Brano fornito |
------------------------
CHI DELLA FOLLA, INVECE,

CHI DELLA FOLLA, INVECE,
UN LIBRO ANCORA DA SCRIVERE: UPTON SINCLAIR

mercoledì 29 novembre 2017

LA NATURA MIA MADRE (46)










































Precedenti capitoli:

La morte degli Dèi (45)

Prosegue in:

La Natura mia madre (47) &















 .....il loro 'Verbo'... (48)














E’ ai bordi di una foresta, dove, al chiarore di una ambigua luna, raccolse qualche ghianda, che inghiottì, come una bestia. Dei secoli erano passati dal giorno; una metamorfosi era avvenuta in lei. La bella, la regina di paese non c’era più; la sua anima mutata mutava anche il suo comportamento. Era come un cinghiale su queste ghiande, o come una scimmia, accovacciata. Rimuginava pensieri per niente umani, quando sente o crede di sentire un grido di civetta, poi una selvaggia risata.

Ha paura, ma forse è la ghiandaia burlona che imita tutte le voci; sono i suoi soliti scherzi.

…La risata riprende…

…Da dove viene?

Non vede nulla!




Si direbbe che esca da una vecchia quercia.

…E la sente distintamente:

“Eccoti qua finalmente. Non sei venuta volentieri. E non saresti venuta, se non avessi toccato il fondo del tuo ultimo bisogno. Hai avuto bisogno, l’orgogliosa, di correre sotto la frusta, gridare, di chiedere pietà, di essere schernita, perduta, senza riparo, respinta da tuo marito. Dove saresti se, stasera, non avessi avuto la bontà di farti vedere: lo sai che ti stanno preparando quelli della torre?
E’ tardi, molto tardi, che vieni a me, e quando t’hanno chiamata ‘la vecchia’. Giovane, non sei stata molto buona con me, col tuo piccolo folletto che ero, così premuroso nel servirti. Tocca a te ora (se ti voglio) servirmi e baciarmi i piedi. Fosti mia dalla nascita per la tua malizia contenuta, per il tuo fascino diabolico. Ti ero amante e marito.

Il tuo t’ha chiuso la porta.

Io no!

Io non chiudo la mia.




Ti accolgo nei miei possedimenti, sulle mie libere praterie, nelle mie foreste. Che me ne viene? Non sei nelle mie mani già da tanto? Non t’ho invasa, posseduta, riempita della mia fiamma? Ho cambiato, sostituito il tuo sangue. Non c’è vena del tuo corpo in cui io non circoli quale linfa vitale. Neanche tu puoi sapere quanto mi sei sposa. Ma le nostre nozze non hanno ancora avuto tutti i crismi. Ho dei princìpi, io, degli scrupoli.
------------------------
Righe memorizzate |

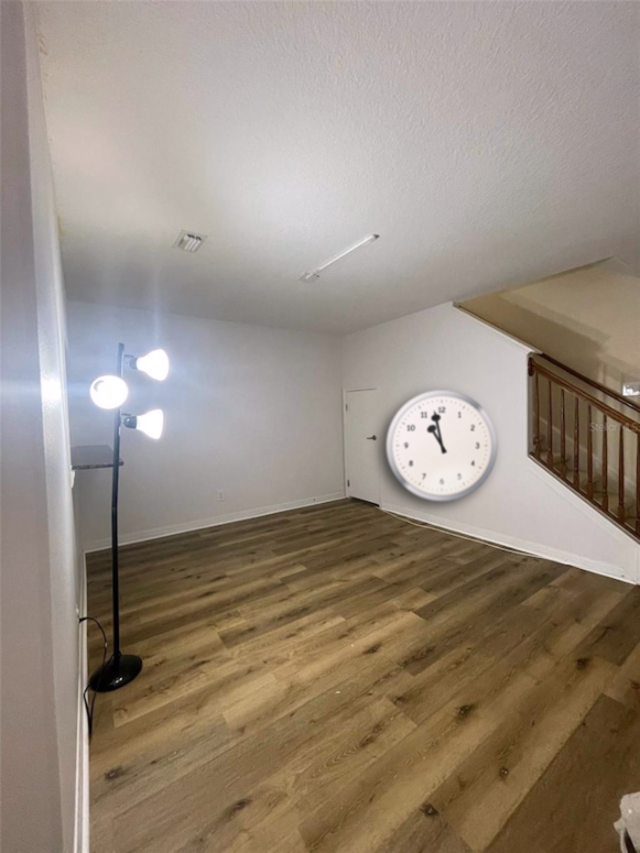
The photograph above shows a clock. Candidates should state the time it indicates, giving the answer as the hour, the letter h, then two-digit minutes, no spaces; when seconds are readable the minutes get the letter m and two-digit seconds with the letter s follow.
10h58
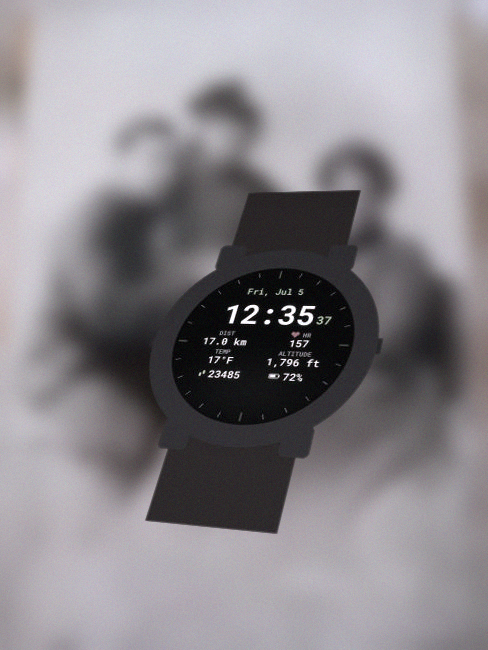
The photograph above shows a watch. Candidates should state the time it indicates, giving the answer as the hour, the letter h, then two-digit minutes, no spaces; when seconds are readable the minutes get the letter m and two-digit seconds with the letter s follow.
12h35m37s
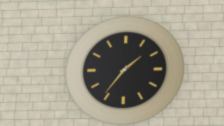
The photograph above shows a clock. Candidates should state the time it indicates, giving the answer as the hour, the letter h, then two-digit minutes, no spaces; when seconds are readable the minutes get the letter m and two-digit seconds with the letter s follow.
1h36
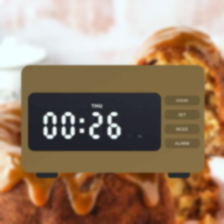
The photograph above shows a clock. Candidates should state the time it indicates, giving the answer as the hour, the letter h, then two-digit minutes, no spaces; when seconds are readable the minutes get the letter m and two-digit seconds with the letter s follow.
0h26
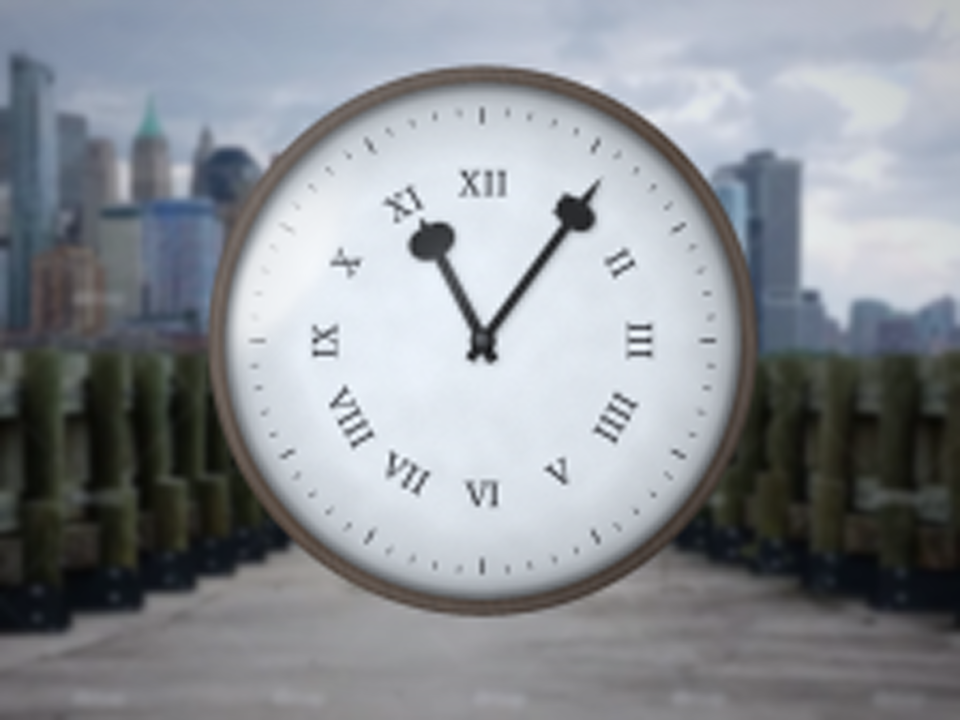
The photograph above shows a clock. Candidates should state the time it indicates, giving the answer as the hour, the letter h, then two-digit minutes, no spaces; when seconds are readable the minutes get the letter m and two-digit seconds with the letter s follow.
11h06
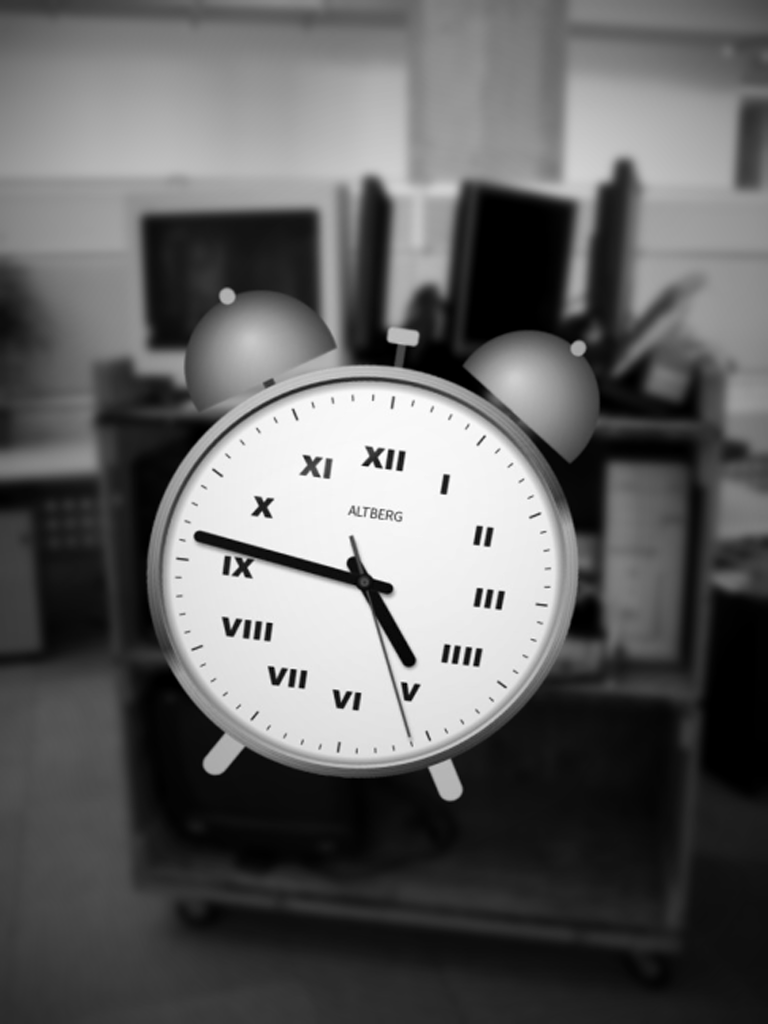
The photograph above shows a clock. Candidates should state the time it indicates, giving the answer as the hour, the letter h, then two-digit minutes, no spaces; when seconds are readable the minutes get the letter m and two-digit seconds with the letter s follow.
4h46m26s
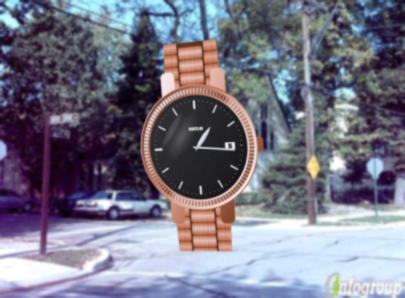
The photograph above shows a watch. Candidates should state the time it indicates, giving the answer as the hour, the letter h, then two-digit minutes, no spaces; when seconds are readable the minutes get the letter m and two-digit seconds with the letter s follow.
1h16
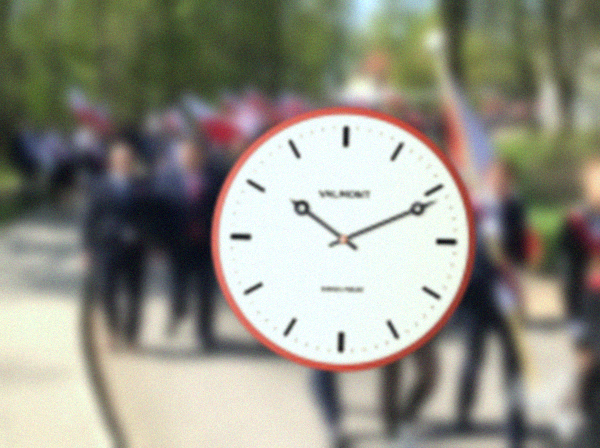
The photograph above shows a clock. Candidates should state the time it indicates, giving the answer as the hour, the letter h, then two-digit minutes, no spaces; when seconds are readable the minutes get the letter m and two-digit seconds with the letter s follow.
10h11
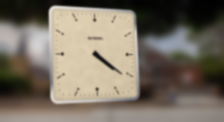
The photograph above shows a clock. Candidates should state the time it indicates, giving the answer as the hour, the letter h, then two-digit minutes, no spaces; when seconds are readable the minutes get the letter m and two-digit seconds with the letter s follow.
4h21
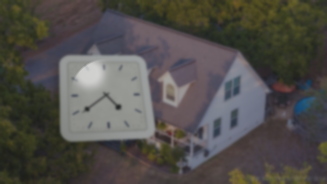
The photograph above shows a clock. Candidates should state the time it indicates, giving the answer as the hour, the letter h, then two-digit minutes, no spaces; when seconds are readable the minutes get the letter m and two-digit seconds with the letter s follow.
4h39
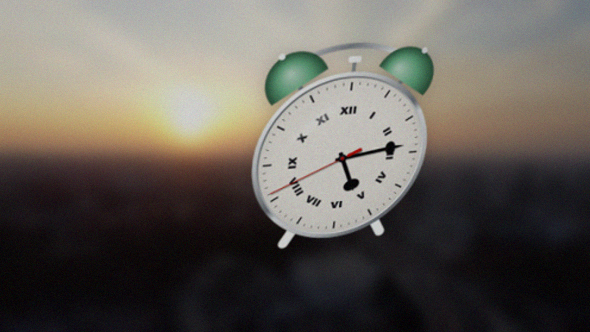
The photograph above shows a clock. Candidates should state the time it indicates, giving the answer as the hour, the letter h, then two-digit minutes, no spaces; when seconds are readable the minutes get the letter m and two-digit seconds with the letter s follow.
5h13m41s
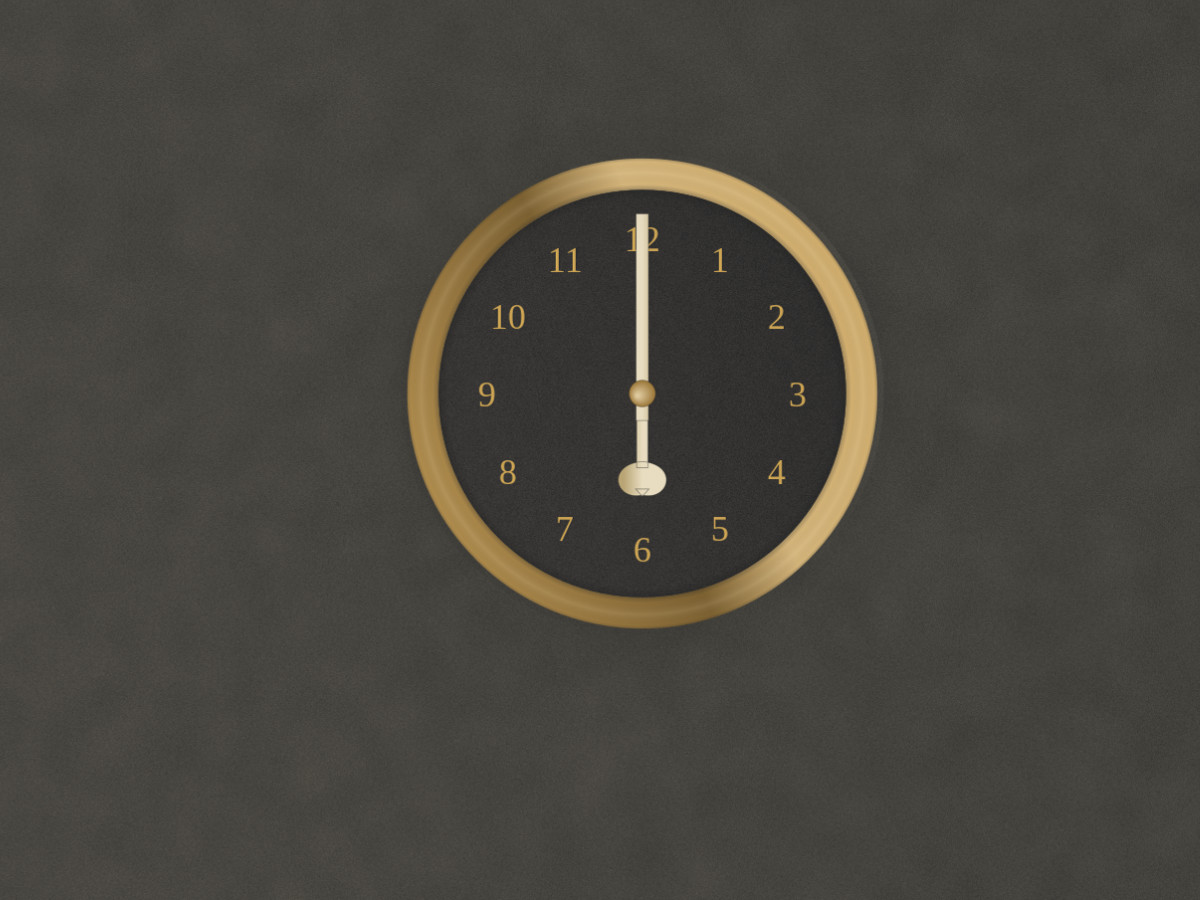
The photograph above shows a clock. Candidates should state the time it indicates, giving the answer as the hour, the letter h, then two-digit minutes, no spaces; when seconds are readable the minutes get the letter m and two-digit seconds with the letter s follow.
6h00
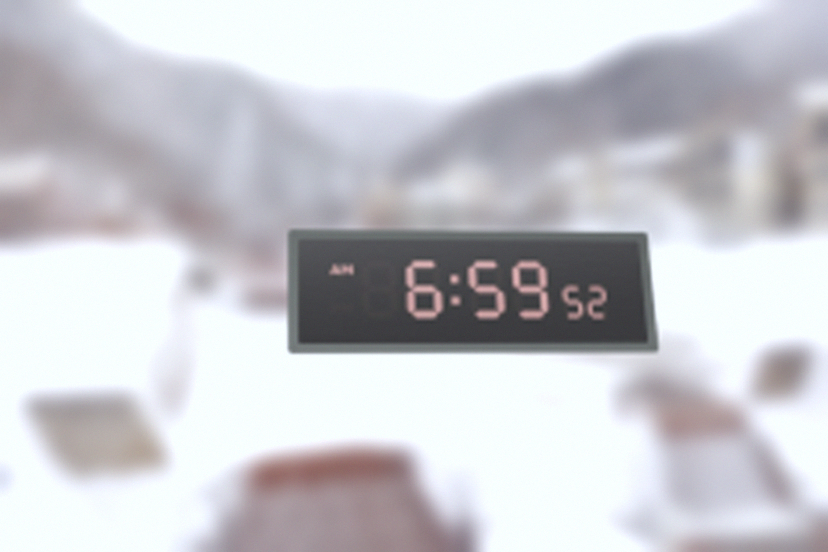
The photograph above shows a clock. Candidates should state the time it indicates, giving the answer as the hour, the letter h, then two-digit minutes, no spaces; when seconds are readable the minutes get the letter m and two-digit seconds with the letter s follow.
------------------------
Compito scritto 1 | Estragga dal brano fornito, senza alcuna modifica, il passo che comincia con le parole "E’ ai bordi" e si chiude dopo le parole "una selvaggia risata.".
Compito scritto 2 |
Risponda alle seguenti domande sul brano fornito:
(a) Che cosa raccoglie e inghiotte la donna ai bordi della foresta?
(b) Quale uccello, secondo il brano, imita tutte le voci?
(c) Da dove si direbbe che esca la risata?

Risposta completa 1 |
E’ ai bordi di una foresta, dove, al chiarore di una ambigua luna, raccolse qualche ghianda, che inghiottì, come una bestia. Dei secoli erano passati dal giorno; una metamorfosi era avvenuta in lei. La bella, la regina di paese non c’era più; la sua anima mutata mutava anche il suo comportamento. Era come un cinghiale su queste ghiande, o come una scimmia, accovacciata. Rimuginava pensieri per niente umani, quando sente o crede di sentire un grido di civetta, poi una selvaggia risata.

Risposta completa 2 |
(a) Qualche ghianda.
(b) La ghiandaia burlona.
(c) Da una vecchia quercia.